Julien Miro, maire de Castelnau-le-Lez, a fermement démenti les rumeurs concernant l'abattage d'arbres et le réaménagement du parking de l'école Rose-de-France. Dans une vidéo postée ce lundi, il a répondu aux accusations de l'opposition, représentée par le groupe Ici et Ensemble, qui dénonçait la disparition de plusieurs marronniers centenaires près du parc Frédéric-Bazille et un projet de coupe des 24 platanes du parking.
Des accusations jugées infondées
« Tout cela est très éloigné de la réalité, assure le maire. La réalité, c’est qu’on n’a jamais rien coupé. Tous les marronniers sont là, le long de l’avenue de la Moutte. » Selon lui, les travaux en cours sur le secteur Bazille ne concernent que des « rejets de végétation », de l’entretien classique. La municipalité prévoit d’ailleurs de réaménager 150 m² et d’y planter une quinzaine d’essences adaptées au climat, nécessitant peu d’eau.

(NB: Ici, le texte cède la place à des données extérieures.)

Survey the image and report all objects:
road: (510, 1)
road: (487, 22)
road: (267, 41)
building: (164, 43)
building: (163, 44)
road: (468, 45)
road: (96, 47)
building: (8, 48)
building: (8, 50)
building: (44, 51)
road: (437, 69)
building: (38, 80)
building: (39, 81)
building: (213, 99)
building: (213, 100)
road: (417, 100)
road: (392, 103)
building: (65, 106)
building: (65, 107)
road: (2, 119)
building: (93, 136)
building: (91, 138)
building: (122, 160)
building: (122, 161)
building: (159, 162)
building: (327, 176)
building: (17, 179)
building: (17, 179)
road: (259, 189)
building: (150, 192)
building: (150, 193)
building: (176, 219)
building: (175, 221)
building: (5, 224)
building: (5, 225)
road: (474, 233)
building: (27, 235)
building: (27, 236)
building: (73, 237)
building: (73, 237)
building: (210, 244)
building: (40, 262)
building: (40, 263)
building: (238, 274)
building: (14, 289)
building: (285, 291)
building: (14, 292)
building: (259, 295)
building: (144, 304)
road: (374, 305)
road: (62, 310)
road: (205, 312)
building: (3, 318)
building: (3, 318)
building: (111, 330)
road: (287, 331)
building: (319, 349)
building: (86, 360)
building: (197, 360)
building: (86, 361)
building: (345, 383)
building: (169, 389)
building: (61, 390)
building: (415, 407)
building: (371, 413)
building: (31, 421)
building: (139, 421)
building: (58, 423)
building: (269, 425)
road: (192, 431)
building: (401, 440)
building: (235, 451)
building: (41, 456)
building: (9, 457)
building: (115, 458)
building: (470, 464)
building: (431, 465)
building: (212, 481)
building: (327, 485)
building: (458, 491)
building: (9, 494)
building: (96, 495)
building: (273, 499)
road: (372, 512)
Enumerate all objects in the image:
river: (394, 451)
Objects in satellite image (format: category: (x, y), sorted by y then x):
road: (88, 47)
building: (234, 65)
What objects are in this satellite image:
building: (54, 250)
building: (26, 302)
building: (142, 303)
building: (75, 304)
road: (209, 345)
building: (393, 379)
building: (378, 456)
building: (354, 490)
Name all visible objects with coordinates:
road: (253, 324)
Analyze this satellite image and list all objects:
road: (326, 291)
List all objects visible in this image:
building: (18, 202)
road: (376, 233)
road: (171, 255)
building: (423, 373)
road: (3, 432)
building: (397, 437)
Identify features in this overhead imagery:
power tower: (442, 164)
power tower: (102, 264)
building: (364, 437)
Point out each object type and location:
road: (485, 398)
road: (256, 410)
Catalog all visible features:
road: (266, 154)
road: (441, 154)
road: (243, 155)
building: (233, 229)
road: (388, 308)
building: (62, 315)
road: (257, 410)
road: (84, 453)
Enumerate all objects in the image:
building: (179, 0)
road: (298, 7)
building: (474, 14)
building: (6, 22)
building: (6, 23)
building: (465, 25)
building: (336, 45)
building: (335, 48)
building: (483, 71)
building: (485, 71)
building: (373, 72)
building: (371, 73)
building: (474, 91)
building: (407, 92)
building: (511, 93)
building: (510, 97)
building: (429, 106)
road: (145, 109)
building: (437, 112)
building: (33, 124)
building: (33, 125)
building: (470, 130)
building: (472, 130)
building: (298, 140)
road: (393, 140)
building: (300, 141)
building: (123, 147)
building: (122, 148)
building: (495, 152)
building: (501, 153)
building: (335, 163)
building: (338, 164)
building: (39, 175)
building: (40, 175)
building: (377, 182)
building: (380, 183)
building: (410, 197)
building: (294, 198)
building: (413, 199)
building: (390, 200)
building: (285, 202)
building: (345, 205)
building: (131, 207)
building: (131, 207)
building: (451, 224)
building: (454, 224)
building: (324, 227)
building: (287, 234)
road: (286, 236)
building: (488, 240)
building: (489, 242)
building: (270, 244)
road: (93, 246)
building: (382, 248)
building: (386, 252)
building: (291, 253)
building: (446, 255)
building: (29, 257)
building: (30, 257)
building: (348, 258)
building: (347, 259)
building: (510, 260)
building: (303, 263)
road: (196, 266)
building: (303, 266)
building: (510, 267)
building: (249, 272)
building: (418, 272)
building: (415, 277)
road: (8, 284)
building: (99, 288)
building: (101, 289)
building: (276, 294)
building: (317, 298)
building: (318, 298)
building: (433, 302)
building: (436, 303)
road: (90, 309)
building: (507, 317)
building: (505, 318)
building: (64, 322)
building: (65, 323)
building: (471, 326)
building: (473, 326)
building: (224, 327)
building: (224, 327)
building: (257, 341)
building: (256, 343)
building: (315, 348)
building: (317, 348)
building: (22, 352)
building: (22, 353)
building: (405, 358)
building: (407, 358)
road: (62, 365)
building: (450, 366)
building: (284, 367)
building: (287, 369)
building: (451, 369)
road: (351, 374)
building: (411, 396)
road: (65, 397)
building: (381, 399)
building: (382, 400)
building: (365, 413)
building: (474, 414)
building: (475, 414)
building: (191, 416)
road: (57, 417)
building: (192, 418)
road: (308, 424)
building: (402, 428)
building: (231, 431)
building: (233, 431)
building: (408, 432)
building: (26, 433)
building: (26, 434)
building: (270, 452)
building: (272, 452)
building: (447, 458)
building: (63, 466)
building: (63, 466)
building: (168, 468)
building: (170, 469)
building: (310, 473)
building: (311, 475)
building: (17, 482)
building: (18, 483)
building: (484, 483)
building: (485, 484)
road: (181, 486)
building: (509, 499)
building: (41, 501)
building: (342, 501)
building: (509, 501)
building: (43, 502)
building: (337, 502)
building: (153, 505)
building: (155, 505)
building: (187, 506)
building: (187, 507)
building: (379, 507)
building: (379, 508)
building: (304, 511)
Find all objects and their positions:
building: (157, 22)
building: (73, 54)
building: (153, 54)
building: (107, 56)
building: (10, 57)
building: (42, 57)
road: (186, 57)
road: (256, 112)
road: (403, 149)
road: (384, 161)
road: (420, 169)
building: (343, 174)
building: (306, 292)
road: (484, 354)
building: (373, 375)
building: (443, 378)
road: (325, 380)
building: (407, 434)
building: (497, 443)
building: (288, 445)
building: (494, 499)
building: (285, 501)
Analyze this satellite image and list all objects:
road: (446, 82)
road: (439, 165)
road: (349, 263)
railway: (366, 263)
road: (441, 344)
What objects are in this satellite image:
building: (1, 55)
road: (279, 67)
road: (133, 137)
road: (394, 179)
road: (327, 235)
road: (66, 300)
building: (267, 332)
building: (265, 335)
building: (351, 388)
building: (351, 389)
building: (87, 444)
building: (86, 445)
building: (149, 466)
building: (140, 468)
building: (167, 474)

« Mon père m’a transmis le respect de la nature, mais aussi des personnels qui l’entretiennent, précise ce fils d’agent aux espaces verts à Carcassonne. Un arbre qui a besoin d’eau, c’est aussi un agent qui doit l’arroser sous une forte chaleur. »
Un parking repensé pour plus de places et de verdure
Le projet de réaménagement du parking de l’école Rose-de-France prévoit d’augmenter sa capacité à environ 200 places, soit près du double de l’existant. « Évidemment que ce ne sera pas un parking silo », précise le maire. En recalibrant les espaces, la municipalité espère gagner des places tout en végétalisant la zone. « Tout l’enjeu, c’est d’optimiser, de désimperméabiliser et végétaliser la zone, car c’est très bétonné. »
Contrairement aux rumeurs, aucun arbre ne sera déplacé ni coupé. « Il faut redéfinir cet espace dont les allées sont très, très larges. » L’objectif est de concilier davantage de stationnements avec une végétation accrue, tout en améliorant les pistes cyclables.
Des investissements ciblés pour la nature en ville
Le maire a également évoqué le coût des acquisitions foncières, comme le parc Pujol, inauguré en avril 2025, acheté « pour plus de 3 M€ ». Le budget espaces verts annuel est de 350 000 €, mais « la métropole gère 70 % de nos espaces verts ». Julien Miro insiste sur une approche « cousu main », en concertation avec les riverains, citant par exemple la place de l’Europe, jugée trop minérale. « J’essaie de ne pas répondre à toutes les fake news. Mais quand cela jette le trouble dans l’opinion, il faut quand même apporter des explications », conclut-il.